Republicans remain beholden to Trump for reasons that escape me. Democrats have embarked on an impeachment journey they hoped would persuade enough Republicans to cross over, to vote their conscience, to support a Constitution they believe has been violated by a president who put his personal political future ahead of what’s good for the country.

He solicited a foreign government for political help; he sought a foreign government’s help in torpedoing the fortunes of a political foe; he withheld military aid until the foreign government delivered the goods; he benefited a hostile power — in this case, Russia — by withholding that military assistance.

None of that is impeachable? Is that what Republicans are telling us?

C’mon! It most certainly is!

However, the circle will be complete once the House impeaches Trump and the Senate likely acquits him.

To what end? All that likely will be left will be to defeat the president in the next election. On that score, I am all in.

Impeachment journey set to take another historic turn

(Photo by Jeff Malet)

It is becoming distressingly clear to me that the impeachment of Donald Trump is going to produce the Mother of All Partisan Battles on Capitol Hill.

Congressional Democrats have sought to make the case that the president has committed impeachable offenses. I happen to believe the evidence that I have seen — and I’ve seen only the portion of it that has gone public!

I need no more convincing that Trump needs to be impeached, convicted of high crimes and misdemeanors in the Senate and then shown the door out of the Oval Office. Sayonara, Mr. President.

It won’t end that way.

Congressional Republicans have fortified their defense of the president with diversions, accusations and vilification of the accusers’ motives. They have ignored publicly the evidence that shows how the president solicited a foreign government for dirt on a domestic political foe, encouraged that government to interfere in the 2020 election, endangered our national security by buttressing the fortunes of a hostile power and violated the oath he took when he took office.

The Senate won’t budge, either.

Where does this leave us? We are left with the upcoming election, which curiously is where House Speaker Nancy Pelosi said initially this battle should conclude. I do not believe the speaker overplayed her hand by launching the impeachment inquiry.
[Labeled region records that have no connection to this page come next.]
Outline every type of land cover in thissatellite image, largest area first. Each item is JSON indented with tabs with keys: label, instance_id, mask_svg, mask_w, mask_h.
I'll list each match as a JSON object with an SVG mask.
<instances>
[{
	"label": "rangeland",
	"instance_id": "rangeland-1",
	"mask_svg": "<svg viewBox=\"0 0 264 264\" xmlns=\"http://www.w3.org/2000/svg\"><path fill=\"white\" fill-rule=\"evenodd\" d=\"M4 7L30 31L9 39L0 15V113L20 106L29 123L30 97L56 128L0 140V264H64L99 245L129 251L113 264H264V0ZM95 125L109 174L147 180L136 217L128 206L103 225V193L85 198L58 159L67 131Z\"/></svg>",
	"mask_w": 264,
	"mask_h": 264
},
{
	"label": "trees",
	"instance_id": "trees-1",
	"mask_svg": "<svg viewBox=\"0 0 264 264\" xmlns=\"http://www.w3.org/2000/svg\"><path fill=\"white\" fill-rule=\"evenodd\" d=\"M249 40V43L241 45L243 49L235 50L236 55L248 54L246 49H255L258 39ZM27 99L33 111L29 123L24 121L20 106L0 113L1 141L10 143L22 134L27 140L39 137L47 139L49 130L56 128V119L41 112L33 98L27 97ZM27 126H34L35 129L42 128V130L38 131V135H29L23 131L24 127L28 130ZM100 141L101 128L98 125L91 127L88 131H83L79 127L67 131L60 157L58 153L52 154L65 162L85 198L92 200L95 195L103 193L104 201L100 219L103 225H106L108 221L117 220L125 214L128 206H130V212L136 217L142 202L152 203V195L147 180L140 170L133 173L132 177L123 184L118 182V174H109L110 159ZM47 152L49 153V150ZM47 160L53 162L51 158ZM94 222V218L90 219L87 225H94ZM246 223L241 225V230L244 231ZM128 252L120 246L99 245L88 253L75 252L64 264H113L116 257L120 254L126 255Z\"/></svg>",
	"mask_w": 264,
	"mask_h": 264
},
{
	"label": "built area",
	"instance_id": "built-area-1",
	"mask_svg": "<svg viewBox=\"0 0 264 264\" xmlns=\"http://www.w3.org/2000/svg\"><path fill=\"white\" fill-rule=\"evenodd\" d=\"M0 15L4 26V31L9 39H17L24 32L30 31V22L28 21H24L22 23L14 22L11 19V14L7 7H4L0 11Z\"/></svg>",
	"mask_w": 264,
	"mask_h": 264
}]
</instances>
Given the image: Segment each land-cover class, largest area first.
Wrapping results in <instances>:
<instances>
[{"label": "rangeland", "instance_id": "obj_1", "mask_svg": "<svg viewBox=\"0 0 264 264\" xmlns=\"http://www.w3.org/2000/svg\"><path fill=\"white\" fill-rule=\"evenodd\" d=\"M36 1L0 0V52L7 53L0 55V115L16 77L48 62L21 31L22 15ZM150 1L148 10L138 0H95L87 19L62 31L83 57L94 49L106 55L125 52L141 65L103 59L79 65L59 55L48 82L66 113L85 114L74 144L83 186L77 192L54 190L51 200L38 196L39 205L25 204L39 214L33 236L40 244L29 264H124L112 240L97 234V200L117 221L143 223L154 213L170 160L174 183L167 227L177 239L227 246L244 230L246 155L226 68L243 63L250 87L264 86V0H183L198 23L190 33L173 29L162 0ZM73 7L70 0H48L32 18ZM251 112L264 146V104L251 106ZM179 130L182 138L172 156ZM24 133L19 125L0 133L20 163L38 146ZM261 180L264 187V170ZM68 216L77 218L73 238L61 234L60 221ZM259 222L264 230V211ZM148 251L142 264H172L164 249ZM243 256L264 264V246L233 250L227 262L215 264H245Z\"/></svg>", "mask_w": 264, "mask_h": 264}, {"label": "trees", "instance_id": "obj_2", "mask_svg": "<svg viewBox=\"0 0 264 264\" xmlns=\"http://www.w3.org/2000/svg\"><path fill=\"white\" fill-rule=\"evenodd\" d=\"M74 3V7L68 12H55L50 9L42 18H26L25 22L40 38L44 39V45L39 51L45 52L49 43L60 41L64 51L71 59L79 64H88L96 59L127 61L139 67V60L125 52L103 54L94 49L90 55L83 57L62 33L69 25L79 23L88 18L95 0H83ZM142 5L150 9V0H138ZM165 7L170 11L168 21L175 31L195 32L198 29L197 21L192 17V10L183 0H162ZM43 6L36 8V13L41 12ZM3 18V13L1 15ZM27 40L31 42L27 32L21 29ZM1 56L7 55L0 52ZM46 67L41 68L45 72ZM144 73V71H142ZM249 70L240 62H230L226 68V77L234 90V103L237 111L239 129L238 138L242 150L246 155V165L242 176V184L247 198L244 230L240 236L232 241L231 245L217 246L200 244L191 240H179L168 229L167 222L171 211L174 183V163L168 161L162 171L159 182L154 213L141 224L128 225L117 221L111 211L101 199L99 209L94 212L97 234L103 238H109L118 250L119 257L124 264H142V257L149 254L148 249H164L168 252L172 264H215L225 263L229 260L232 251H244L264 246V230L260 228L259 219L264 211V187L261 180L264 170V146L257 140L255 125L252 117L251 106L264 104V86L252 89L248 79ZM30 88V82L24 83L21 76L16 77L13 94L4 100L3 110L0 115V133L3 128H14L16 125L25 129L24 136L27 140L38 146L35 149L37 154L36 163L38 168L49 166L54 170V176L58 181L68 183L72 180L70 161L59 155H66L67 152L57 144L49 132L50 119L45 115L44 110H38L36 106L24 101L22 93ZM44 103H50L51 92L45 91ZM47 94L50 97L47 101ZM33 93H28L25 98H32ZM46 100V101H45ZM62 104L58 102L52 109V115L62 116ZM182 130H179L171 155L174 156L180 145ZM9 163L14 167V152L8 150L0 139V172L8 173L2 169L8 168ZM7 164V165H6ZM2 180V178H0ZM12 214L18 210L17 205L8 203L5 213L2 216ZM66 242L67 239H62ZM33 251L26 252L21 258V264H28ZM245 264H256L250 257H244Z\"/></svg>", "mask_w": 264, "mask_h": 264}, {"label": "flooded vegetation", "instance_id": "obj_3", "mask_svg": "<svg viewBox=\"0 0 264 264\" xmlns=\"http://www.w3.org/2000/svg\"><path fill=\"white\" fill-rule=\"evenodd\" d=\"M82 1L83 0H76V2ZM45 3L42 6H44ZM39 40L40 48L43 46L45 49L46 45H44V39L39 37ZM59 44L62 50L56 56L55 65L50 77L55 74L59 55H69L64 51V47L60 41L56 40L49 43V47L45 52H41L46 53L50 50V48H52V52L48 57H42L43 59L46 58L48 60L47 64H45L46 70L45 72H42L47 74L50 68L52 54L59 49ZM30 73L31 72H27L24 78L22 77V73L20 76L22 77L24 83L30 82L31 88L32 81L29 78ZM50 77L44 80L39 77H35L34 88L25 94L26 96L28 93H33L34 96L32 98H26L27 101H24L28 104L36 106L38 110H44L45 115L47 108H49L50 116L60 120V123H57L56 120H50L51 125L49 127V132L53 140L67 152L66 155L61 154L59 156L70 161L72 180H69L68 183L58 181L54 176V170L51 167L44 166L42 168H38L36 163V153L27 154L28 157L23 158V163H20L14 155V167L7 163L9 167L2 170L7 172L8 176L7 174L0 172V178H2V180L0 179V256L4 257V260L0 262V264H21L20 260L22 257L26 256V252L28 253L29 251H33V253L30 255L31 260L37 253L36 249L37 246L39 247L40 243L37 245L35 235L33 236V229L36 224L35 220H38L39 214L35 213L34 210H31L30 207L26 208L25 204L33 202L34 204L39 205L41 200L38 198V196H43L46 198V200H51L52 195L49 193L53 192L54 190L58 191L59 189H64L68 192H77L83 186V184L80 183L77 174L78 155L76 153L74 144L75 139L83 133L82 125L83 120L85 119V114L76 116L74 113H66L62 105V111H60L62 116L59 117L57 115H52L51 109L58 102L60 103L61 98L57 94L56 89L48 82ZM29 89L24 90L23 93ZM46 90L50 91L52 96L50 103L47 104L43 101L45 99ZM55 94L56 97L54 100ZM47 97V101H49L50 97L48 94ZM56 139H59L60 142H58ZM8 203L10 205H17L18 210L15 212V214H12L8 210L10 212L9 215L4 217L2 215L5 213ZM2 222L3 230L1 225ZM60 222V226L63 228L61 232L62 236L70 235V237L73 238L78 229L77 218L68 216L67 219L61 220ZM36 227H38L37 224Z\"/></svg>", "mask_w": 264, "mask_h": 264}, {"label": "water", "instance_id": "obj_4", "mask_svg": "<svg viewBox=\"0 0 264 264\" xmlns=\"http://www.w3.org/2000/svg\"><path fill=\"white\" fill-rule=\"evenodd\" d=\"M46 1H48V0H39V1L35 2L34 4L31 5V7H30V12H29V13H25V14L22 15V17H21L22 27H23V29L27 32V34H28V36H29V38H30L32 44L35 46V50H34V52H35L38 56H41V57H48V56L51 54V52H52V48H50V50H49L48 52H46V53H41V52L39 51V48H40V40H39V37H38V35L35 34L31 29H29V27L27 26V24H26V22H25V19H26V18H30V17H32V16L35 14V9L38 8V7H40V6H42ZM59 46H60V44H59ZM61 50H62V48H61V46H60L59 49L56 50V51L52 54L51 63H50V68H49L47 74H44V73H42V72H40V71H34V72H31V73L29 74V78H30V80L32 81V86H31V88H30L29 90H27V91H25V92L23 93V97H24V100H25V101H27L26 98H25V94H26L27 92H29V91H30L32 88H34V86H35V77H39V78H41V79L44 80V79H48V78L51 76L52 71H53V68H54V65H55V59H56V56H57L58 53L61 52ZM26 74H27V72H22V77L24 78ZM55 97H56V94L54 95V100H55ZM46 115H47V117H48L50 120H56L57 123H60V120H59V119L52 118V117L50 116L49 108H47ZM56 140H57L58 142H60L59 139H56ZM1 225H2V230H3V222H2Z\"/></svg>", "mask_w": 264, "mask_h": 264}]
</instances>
Nor do I believe she erred in instructing relevant House committees to draft articles of impeachment.

Believing that the outcome will retain Trump in the White House at least through January 2021, I look forward to watching the trial unfold. I want the Senate trial to commence and conclude in short order. The Senate Democrats who seek to become president need to spend time on the campaign trail and any effort to prolong the trial plays into Trump’s hands.

It won’t end the way I want it to end. However, my own partisan bias persuades me that the 2020 presidential campaign will be just as relevant and spirited as we all knew it would be.

It is also going to be filthy, but millions of us knew that would be the case as well.